[WHAT THE EXERCISE ASKS]
Going from the top of the data below, give again each line through the one containing "29 JUNIO, 2026", both ends kept.

Dataset entries

▬▬▬▬▬▬▬▬▬▬

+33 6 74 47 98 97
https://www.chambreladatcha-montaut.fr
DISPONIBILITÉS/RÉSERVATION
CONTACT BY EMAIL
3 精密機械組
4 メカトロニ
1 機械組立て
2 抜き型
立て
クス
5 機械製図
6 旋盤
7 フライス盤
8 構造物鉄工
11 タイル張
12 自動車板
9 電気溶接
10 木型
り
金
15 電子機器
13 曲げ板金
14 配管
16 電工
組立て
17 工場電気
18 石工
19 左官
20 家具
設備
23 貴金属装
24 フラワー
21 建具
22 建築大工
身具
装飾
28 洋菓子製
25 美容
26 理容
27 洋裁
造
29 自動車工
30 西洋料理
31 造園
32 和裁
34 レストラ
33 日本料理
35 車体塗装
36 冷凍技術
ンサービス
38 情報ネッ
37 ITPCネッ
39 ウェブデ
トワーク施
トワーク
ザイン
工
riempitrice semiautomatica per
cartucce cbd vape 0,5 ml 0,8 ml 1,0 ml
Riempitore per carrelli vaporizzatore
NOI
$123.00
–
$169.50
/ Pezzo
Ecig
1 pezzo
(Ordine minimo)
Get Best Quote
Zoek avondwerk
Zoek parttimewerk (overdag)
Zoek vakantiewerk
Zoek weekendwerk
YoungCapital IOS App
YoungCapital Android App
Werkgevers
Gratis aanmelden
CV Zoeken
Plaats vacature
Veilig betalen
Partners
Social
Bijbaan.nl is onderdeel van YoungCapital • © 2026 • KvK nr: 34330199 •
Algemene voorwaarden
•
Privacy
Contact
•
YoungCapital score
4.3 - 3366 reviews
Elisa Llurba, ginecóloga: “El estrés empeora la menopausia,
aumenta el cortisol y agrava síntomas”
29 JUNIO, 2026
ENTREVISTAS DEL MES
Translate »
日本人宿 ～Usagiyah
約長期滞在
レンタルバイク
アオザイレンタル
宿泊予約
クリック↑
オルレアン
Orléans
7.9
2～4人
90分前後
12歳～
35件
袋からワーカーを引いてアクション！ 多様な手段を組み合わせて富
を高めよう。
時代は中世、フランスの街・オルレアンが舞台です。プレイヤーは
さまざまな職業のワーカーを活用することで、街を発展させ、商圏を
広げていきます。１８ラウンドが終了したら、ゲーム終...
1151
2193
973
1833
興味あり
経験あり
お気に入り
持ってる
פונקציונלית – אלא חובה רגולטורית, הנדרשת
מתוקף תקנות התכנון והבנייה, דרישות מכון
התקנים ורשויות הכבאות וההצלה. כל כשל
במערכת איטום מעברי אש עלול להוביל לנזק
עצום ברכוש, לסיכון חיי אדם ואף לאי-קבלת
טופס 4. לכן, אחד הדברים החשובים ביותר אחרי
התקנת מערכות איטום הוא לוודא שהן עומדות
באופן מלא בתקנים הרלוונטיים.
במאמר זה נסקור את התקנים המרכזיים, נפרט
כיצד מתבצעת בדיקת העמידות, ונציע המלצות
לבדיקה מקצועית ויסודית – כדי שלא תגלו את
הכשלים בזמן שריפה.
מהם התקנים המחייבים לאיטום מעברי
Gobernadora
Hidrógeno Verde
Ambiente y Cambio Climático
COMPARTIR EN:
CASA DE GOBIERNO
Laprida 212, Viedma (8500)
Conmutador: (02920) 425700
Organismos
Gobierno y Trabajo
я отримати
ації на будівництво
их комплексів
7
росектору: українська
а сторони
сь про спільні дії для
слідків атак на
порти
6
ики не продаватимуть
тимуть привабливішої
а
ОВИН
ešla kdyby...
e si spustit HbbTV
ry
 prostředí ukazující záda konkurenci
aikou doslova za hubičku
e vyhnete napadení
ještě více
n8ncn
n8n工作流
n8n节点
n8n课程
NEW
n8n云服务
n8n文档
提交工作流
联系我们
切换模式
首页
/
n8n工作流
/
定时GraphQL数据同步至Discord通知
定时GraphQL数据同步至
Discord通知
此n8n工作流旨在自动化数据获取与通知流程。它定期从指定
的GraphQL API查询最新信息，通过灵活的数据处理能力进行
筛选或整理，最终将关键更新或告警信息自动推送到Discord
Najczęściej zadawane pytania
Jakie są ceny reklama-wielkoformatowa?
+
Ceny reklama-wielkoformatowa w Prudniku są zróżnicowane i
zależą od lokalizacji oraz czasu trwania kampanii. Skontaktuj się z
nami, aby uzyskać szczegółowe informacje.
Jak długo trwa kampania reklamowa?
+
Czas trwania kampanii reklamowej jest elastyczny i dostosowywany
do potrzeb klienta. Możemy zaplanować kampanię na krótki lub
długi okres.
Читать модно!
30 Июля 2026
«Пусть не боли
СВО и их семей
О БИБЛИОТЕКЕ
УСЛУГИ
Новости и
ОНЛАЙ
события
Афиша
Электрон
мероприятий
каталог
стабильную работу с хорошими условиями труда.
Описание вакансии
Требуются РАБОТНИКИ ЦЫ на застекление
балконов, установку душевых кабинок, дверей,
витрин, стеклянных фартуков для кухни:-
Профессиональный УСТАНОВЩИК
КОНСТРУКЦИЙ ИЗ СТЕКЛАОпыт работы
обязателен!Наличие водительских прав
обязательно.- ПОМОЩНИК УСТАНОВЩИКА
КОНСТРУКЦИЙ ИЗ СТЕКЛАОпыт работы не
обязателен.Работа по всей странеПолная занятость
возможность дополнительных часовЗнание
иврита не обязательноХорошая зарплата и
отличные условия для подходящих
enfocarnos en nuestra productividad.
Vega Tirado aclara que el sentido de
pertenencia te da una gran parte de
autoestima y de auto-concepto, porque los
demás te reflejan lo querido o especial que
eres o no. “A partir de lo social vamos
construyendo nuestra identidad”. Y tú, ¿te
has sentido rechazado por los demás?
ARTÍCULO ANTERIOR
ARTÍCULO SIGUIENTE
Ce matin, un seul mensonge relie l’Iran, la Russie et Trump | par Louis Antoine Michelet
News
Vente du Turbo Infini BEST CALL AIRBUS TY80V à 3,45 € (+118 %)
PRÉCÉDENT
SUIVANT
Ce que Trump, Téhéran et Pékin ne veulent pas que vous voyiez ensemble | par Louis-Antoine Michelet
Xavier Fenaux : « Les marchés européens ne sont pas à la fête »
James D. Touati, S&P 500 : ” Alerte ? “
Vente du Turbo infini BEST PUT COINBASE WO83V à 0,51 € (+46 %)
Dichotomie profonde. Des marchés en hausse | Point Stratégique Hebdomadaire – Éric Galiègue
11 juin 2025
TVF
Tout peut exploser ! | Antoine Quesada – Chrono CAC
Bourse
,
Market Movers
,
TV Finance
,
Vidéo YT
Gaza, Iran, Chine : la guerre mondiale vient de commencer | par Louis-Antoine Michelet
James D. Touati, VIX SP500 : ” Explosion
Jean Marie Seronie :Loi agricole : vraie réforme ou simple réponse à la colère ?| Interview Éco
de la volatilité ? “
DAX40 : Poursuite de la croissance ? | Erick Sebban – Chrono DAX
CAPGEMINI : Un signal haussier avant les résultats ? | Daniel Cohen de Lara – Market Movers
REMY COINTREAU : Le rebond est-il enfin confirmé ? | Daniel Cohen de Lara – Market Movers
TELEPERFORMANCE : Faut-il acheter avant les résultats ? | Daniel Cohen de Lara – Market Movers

▬▬▬▬▬▬▬▬▬▬

[ANSWER SPACE]
+33 6 74 47 98 97
https://www.chambreladatcha-montaut.fr
DISPONIBILITÉS/RÉSERVATION
CONTACT BY EMAIL
3 精密機械組
4 メカトロニ
1 機械組立て
2 抜き型
立て
クス
5 機械製図
6 旋盤
7 フライス盤
8 構造物鉄工
11 タイル張
12 自動車板
9 電気溶接
10 木型
り
金
15 電子機器
13 曲げ板金
14 配管
16 電工
組立て
17 工場電気
18 石工
19 左官
20 家具
設備
23 貴金属装
24 フラワー
21 建具
22 建築大工
身具
装飾
28 洋菓子製
25 美容
26 理容
27 洋裁
造
29 自動車工
30 西洋料理
31 造園
32 和裁
34 レストラ
33 日本料理
35 車体塗装
36 冷凍技術
ンサービス
38 情報ネッ
37 ITPCネッ
39 ウェブデ
トワーク施
トワーク
ザイン
工
riempitrice semiautomatica per
cartucce cbd vape 0,5 ml 0,8 ml 1,0 ml
Riempitore per carrelli vaporizzatore
NOI
$123.00
–
$169.50
/ Pezzo
Ecig
1 pezzo
(Ordine minimo)
Get Best Quote
Zoek avondwerk
Zoek parttimewerk (overdag)
Zoek vakantiewerk
Zoek weekendwerk
YoungCapital IOS App
YoungCapital Android App
Werkgevers
Gratis aanmelden
CV Zoeken
Plaats vacature
Veilig betalen
Partners
Social
Bijbaan.nl is onderdeel van YoungCapital • © 2026 • KvK nr: 34330199 •
Algemene voorwaarden
•
Privacy
Contact
•
YoungCapital score
4.3 - 3366 reviews
Elisa Llurba, ginecóloga: “El estrés empeora la menopausia,
aumenta el cortisol y agrava síntomas”
29 JUNIO, 2026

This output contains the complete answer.